O jeito que uma pessoa dorme, indicam pesquisadores da Universidade Stony Brook, nos Estados Unidos, pode exercer efeito significativo sobre a saúde neurológica dela. Se for de lado, alivia o acúmulo de resíduos do cérebro que contribuem para doenças como Alzheimer e Parkinson. Isso acontece porque a posição, naturalmente preferida pela maioria dos animais, libera as vias responsáveis pela limpeza do lixo metabólico.
A via glinfática é uma área do cérebro responsável pela remoção de resíduos e excesso de líquido formados especialmente durante a vigília. A região foi descoberta há pouco tempo e detalhada, pela primeira vez, em agosto de 2012 na revista especializada Science Translational Medicine. Basicamente, funciona como uma espécie de via linfática exclusiva do cérebro, sendo útil na remoção de produtos residuais, como as beta-amiloides e a proteína tau. Ambas são excessivas em indivíduos com Alzheimer, o que faz com que se acredite que sejam, na verdade, as responsáveis pelo desenvolvimento da doença.
O sistema glinfático foi estudado detalhadamente, pela primeira vez, por pesquisadores da Universidade de Rochester, também dos Estados Unidos, em modelos animais. Quando funciona de forma normal e eficiente, a limpeza contínua promovida por ele assegura que substâncias tóxicas em excesso não se acumulem no cérebro. As beta-amiloides, por exemplo, podem se juntar e formar placas resistentes. Além de serem dificilmente removidas, elas enfraquecem as sinapses, a comunicação entre os neurônios, provocando demência.
Com exames de ressonância magnética, a equipe liderada pela professora Helene Benveniste observou de perto o caminho do fluido cerebrospinal — substâncias que funcionam como produtos de limpeza — em ratos anestesiados para dormir em três posições: lateral, de bruços e de costas. Pelas imagens, descobriram que dormir de lado é a forma que faz com que a via funcione melhor. “Os roedores que estavam em posição lateral tiveram limpeza de beta-amiloide 25% melhor do que as que estavam dormindo de costas ou de bruços. Provavelmente, a razão pela qual as outras posições não são ideais é porque o fluido de limpeza não consegue chegar ao cérebro, desaguando em outros lugares, como a medula espinhal”, explica a responsável pelo estudo, publicado recentemente no The Journal of Neuroscience.
Espaços ampliados
De forma geral, o sono e a inconsciência promovida pela anestesia parecem melhorar a remoção de resíduos por meio da via glinfática porque o espaço entre as células é ampliado, facilitando que os resíduos sejam eliminados do cérebro.
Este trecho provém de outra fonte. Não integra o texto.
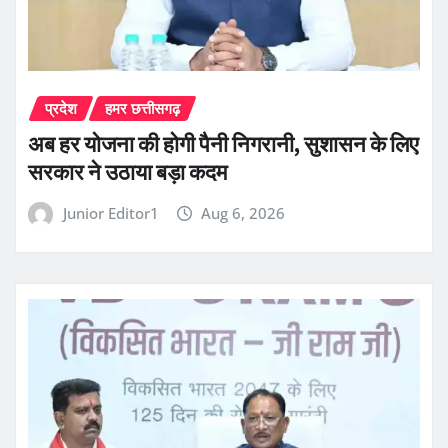
प्रदेश
हमर छत्तीसगढ़
अब हर योजना की होगी पैनी निगरानी, सुशासन के लिए
सरकार ने उठाया बड़ा कदम
Junior Editor1
Aug 6, 2026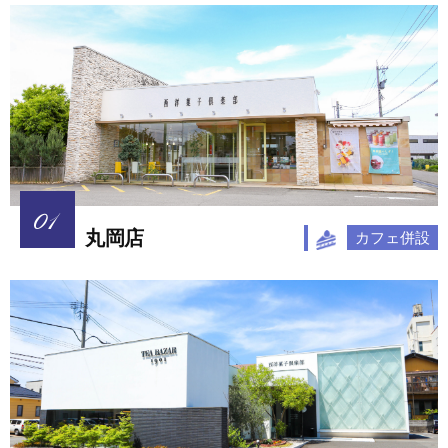
丸岡店
カフェ併設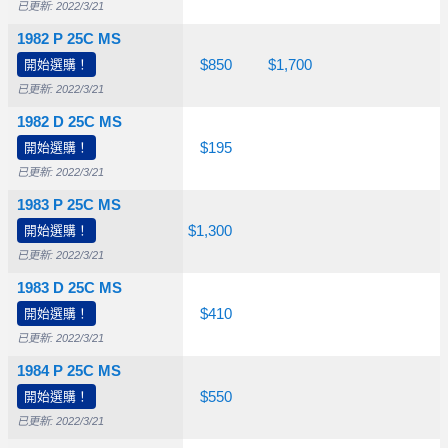
已更新: 2022/3/21
1982 P 25C MS
開始選購！
$15.00
$30.00
$850
$1,700
已更新: 2022/3/21
1982 D 25C MS
開始選購！
$20.00
$45.00
$195
已更新: 2022/3/21
1983 P 25C MS
開始選購！
$30.00
$120
$1,300
已更新: 2022/3/21
1983 D 25C MS
開始選購！
$25.00
$80.00
$410
已更新: 2022/3/21
1984 P 25C MS
開始選購！
$12.50
$55.00
$550
已更新: 2022/3/21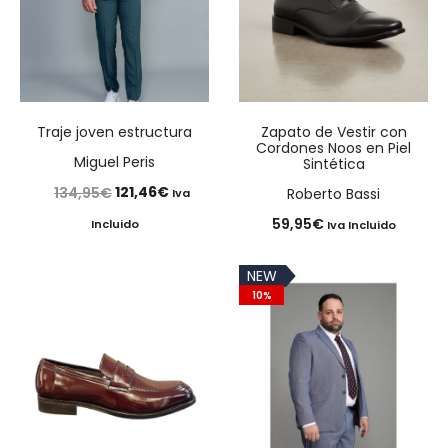
Traje joven estructura
Zapato de Vestir con
Cordones Noos en Piel
Miguel Peris
Sintética
El
El
121,46
€
134,95
€
Roberto Bassi
Iva
precio
precio
59,95
€
Incluido
Iva Incluido
original
actual
NEW
era:
es:
10%
134,95€.
121,46€.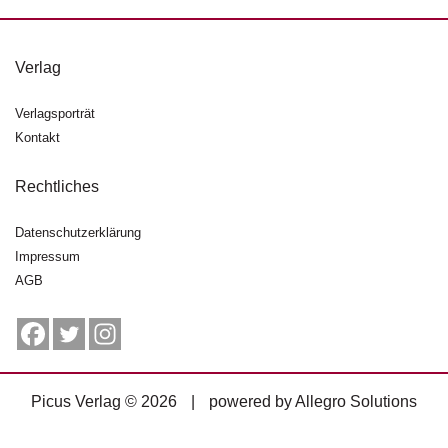
g
e
n
Verlag
B
Verlagsporträt
l
Kontakt
o
g
Rechtliches
V
o
Datenschutzerklärung
r
Impressum
s
AGB
c
h
a
u
H
Picus Verlag © 2026
|
powered by
Allegro Solutions
a
n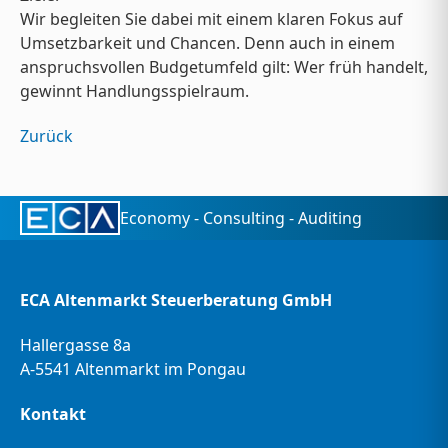
Wir begleiten Sie dabei mit einem klaren Fokus auf
Umsetzbarkeit und Chancen. Denn auch in einem
anspruchsvollen Budgetumfeld gilt: Wer früh handelt,
gewinnt Handlungsspielraum.
Zurück
Economy - Consulting - Auditing
ECA Altenmarkt Steuerberatung GmbH
Hallergasse 8a
A-5541 Altenmarkt im Pongau
Kontakt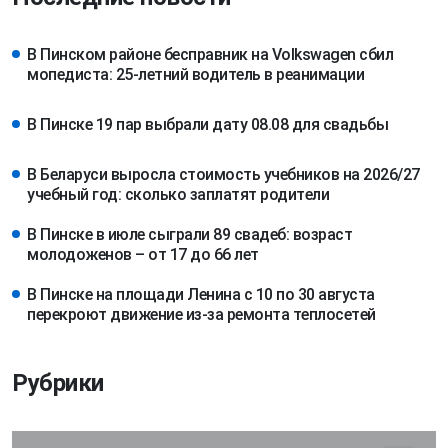
В Пинском районе бесправник на Volkswagen сбил
мопедиста: 25-летний водитель в реанимации
В Пинске 19 пар выбрали дату 08.08 для свадьбы
В Беларуси выросла стоимость учебников на 2026/27
учебный год: сколько заплатят родители
В Пинске в июле сыграли 89 свадеб: возраст
молодоженов – от 17 до 66 лет
В Пинске на площади Ленина с 10 по 30 августа
перекроют движение из-за ремонта теплосетей
Рубрики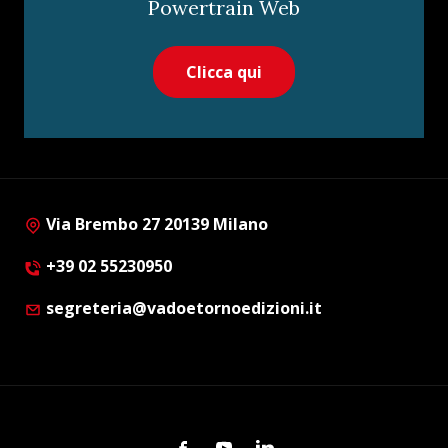
Powertrain Web
Clicca qui
Via Brembo 27 20139 Milano
+39 02 55230950
segreteria@vadoetornoedizioni.it
Facebook
Youtube
Linkedin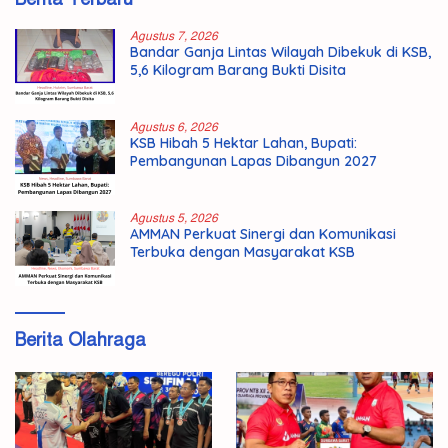
Agustus 7, 2026
Bandar Ganja Lintas Wilayah Dibekuk di KSB,
5,6 Kilogram Barang Bukti Disita
Agustus 6, 2026
KSB Hibah 5 Hektar Lahan, Bupati:
Pembangunan Lapas Dibangun 2027
Agustus 5, 2026
AMMAN Perkuat Sinergi dan Komunikasi
Terbuka dengan Masyarakat KSB
Berita Olahraga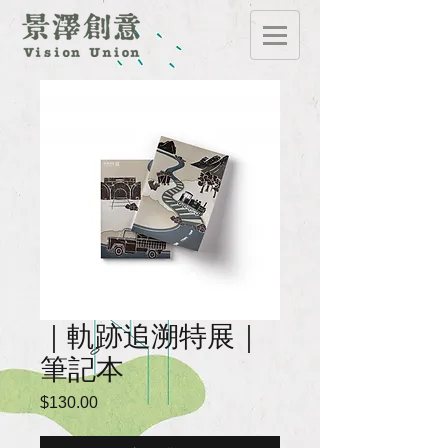
｜軌跡追溯特展｜
筆記本
$130.00
價
格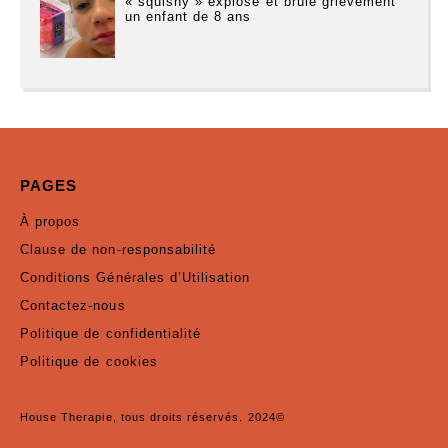
« squishy » explose et brûle grièvement
un enfant de 8 ans
PAGES
À propos
Clause de non-responsabilité
Conditions Générales d’Utilisation
Contactez-nous
Politique de confidentialité
Politique de cookies
House Therapie, tous droits réservés. 2024©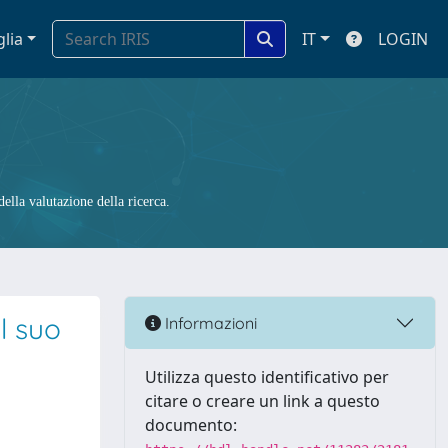
glia
IT
LOGIN
ella valutazione della ricerca.
l suo
Informazioni
Utilizza questo identificativo per
citare o creare un link a questo
documento: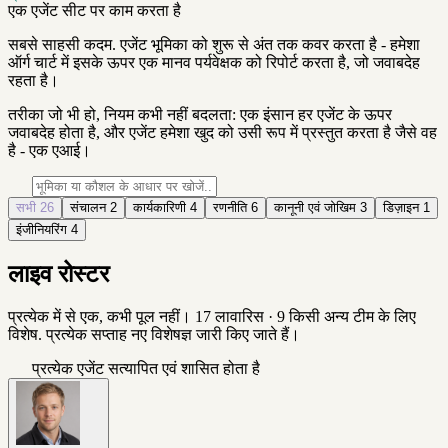
एक एजेंट सीट पर काम करता है
सबसे साहसी कदम. एजेंट भूमिका को शुरू से अंत तक कवर करता है - हमेशा
ऑर्ग चार्ट में इसके ऊपर एक मानव पर्यवेक्षक को रिपोर्ट करता है, जो जवाबदेह
रहता है।
तरीका जो भी हो, नियम कभी नहीं बदलता: एक इंसान हर एजेंट के ऊपर
जवाबदेह होता है, और एजेंट हमेशा खुद को उसी रूप में प्रस्तुत करता है जैसे वह
है - एक एआई।
सभी
26
संचालन
2
कार्यकारिणी
4
रणनीति
6
कानूनी एवं जोखिम
3
डिज़ाइन
1
इंजीनियरिंग
4
लाइव रोस्टर
प्रत्येक में से एक, कभी पूल नहीं। 17 लावारिस · 9 किसी अन्य टीम के लिए
विशेष. प्रत्येक सप्ताह नए विशेषज्ञ जारी किए जाते हैं।
प्रत्येक एजेंट सत्यापित एवं शासित होता है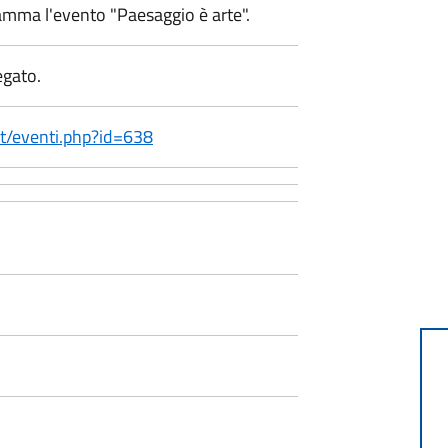
amma l'evento "Paesaggio è arte".
egato.
it/eventi.php?id=638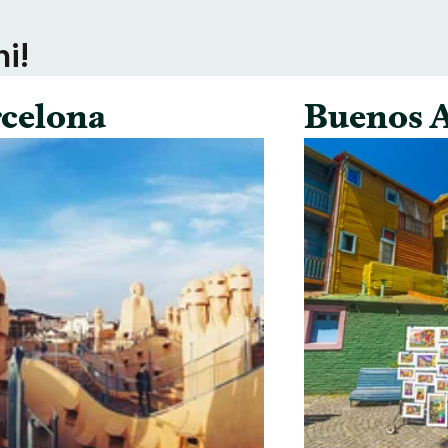
ni!
celona
Buenos A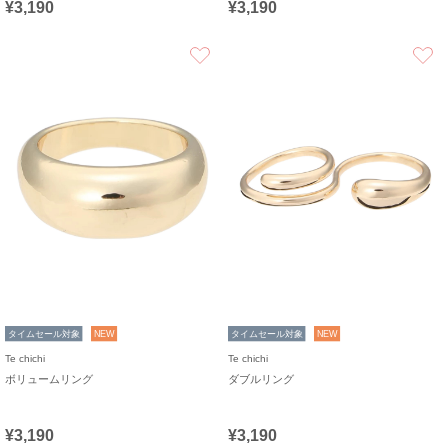
¥3,190
¥3,190
お気に入り
タイムセール対象
NEW
タイムセール対象
NEW
Te chichi
Te chichi
ボリュームリング
ダブルリング
¥3,190
¥3,190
A vigília, por outro lado, abranda esse transporte porque algumas substâncias químicas no cérebro, como a noradrenalina, aumentam, preenchendo o espaço entre as células.
“Também tem sido demonstrado que os padrões de respiração podem influenciar o fluxo dos fluidos de limpeza em seres humanos e que a pulsatilidade do sono acelera o transporte”, explica Benveniste. Segundo ela, ainda é muito cedo para estudar o mecanismo observado em ratos em seres humanos. Mas existem testes radiológicos que usam a mesma abordagem. Marcadores radioativos são injetados nas substâncias de limpeza presentes na espinha, e a distribuição do marcador é seguida no cérebro ao longo do tempo.
Esses testes são chamados de cisternotomografia de radionuclídeo e utilizados em muitos centros médicos para avaliar a ocorrência de vazamento de fluido cerebrospinal, de hidrocefalia ou de hipertensão intracraniana benigna. Muitas vezes, porém, demora muito para sair o resultado, e os pacientes têm que ter o cérebro escaneado várias vezes ao longo de dois ou três dias. Por serem inconclusivos, os dados que medem a qualidade ou a posição do sono nunca são levados em consideração.
Como potencializar
Benveniste frisa que ainda é muito cedo para recomendar que as pessoas durmam de lado, mas antecipa que o próximo passo da equipe é estudar o mecanismo no cérebro humano, que é muito maior do que o de um roedor. Atualmente, ela trabalha na investigação de como o sistema pode ser controlado e mantido ao longo da vida de modo a maximizar a depuração de resíduos, prevenindo, assim, doenças. “Além disso, estamos trabalhando no desenvolvimento de plataformas e ferramentas de diagnóstico para quantificar o transporte glinfático e a depuração de resíduos do cérebro, o que será essencial para a interpretação de dados futuros”, diz.
A pesquisadora também alerta que a interpretação dos experimentos realizados por ela e a equipe com roedores anestesiados não retratam o mesmo tipo de inconsciência durante o sono de um ser humano. “Também é bem sabido que as pessoas mudam a posição do corpo durante a noite, o que pode afetar a depuração de resíduos do cérebro. Essas são questões importantes e que devem ser levadas em consideração”, esclarece.